Even things like basic terminology so that they know if their teenager might be talking about something that is a little bit risky. Employers can provide information about specific risks associated with different substances as well as signs of misuse. They can provide their employees with information about how to get assistance, and this might be from an employee-assistance program that is part of the workplace, or it may be how to get a referral to a healthcare provider.
Employers can also help employees learn about how they could seek out some help to help a friend or a family member. And then if things are a little bit further along, they could help employees locate local substance misuse treatment options in their community. Deborah, did you want to talk about how workplace injuries can relate to opioids?

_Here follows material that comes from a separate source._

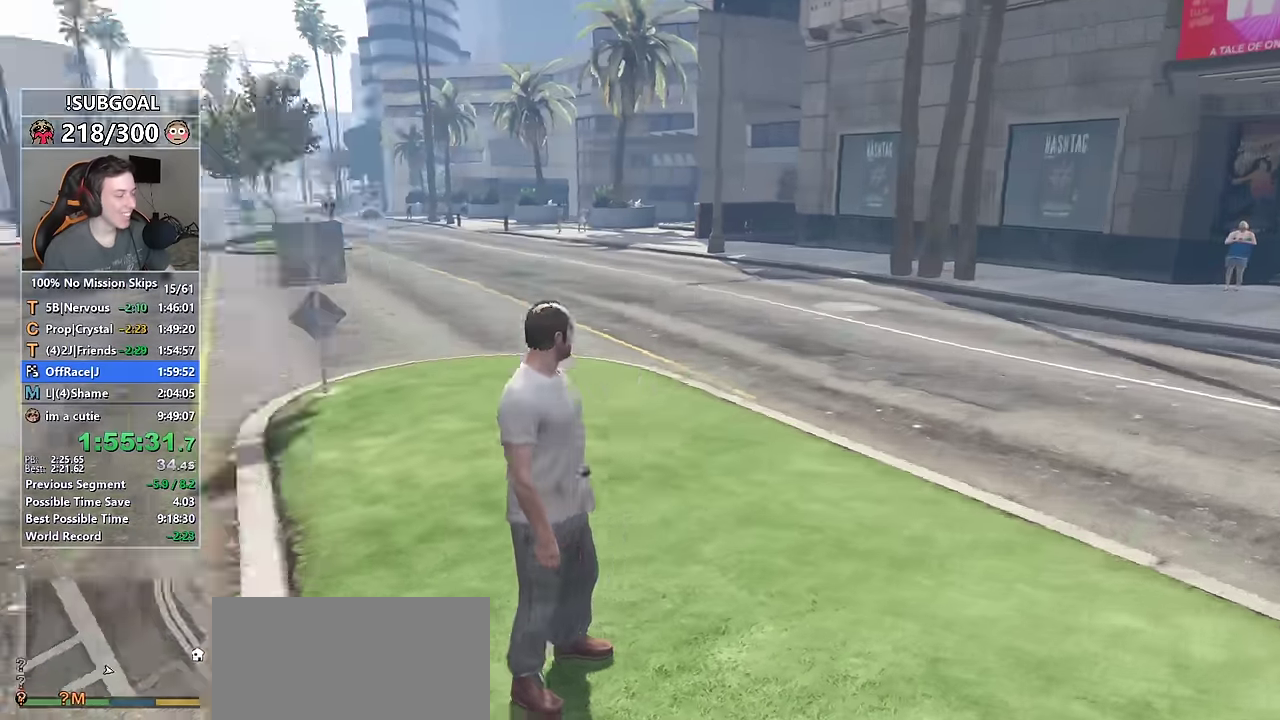
{"keys": ["d", "shift", "w"], "mouse": [], "events": [[183, "shift", "down"], [416, "w", "down"]]}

DEBORAH: Yeah, one of the things we’re really hearing a lot about in the news and we’re being faced with today is opioid prescription misuse and other related opioid issues. Opioid prescriptions are frequently provided in work-related injuries, and can and do frequently lead to addiction. In many cases, the psychosocial work environment can also lead to the need for individuals to self-medicate with opioids and/or other drugs.
Other reasons people become involved include peer pressure to fit in with their colleagues by using drugs increasingly to relax or keep awake, enhance an activity, change a mood, or experiment with mind-altering drugs. Employer-based insurance covers a larger portion of the U.S. population than any other type of coverage. As payers, employers have influence over pain management treatment options, and can work with their benefits plan to cover alternative pain relief treatments like physical therapy, massage, meditation, and acupuncture.
Employers can also work on improving job characteristics and the work environment to reduce work stress. In other words, they can ensure job demands are realistic, watch for employees working excessive hours, provide adequate pay and leave among other things. Employers can integrate substance misuse in a broader workplace wellness programming by providing materials and screening tools for substance misuse and mental health at health fairs, talking about prescription drug use in the context of healthy, sleep and stress management, and physical activity.
For example, SAMHSA sponsored a program called Team Awareness, which a customizable worksite prevention training program that addresses behavioral risk associated with substance abuse among employees, their coworkers, and indirectly their families. The training, which was done by Joel Bennett and is also through his company, seeks to promote social health and increased communication between workers, improve knowledge about and attitudes towards alcohol and drug-related protective factors in the workplace such as company policy and employee assistant programs, or EAPs, that increase peer referral behaviors.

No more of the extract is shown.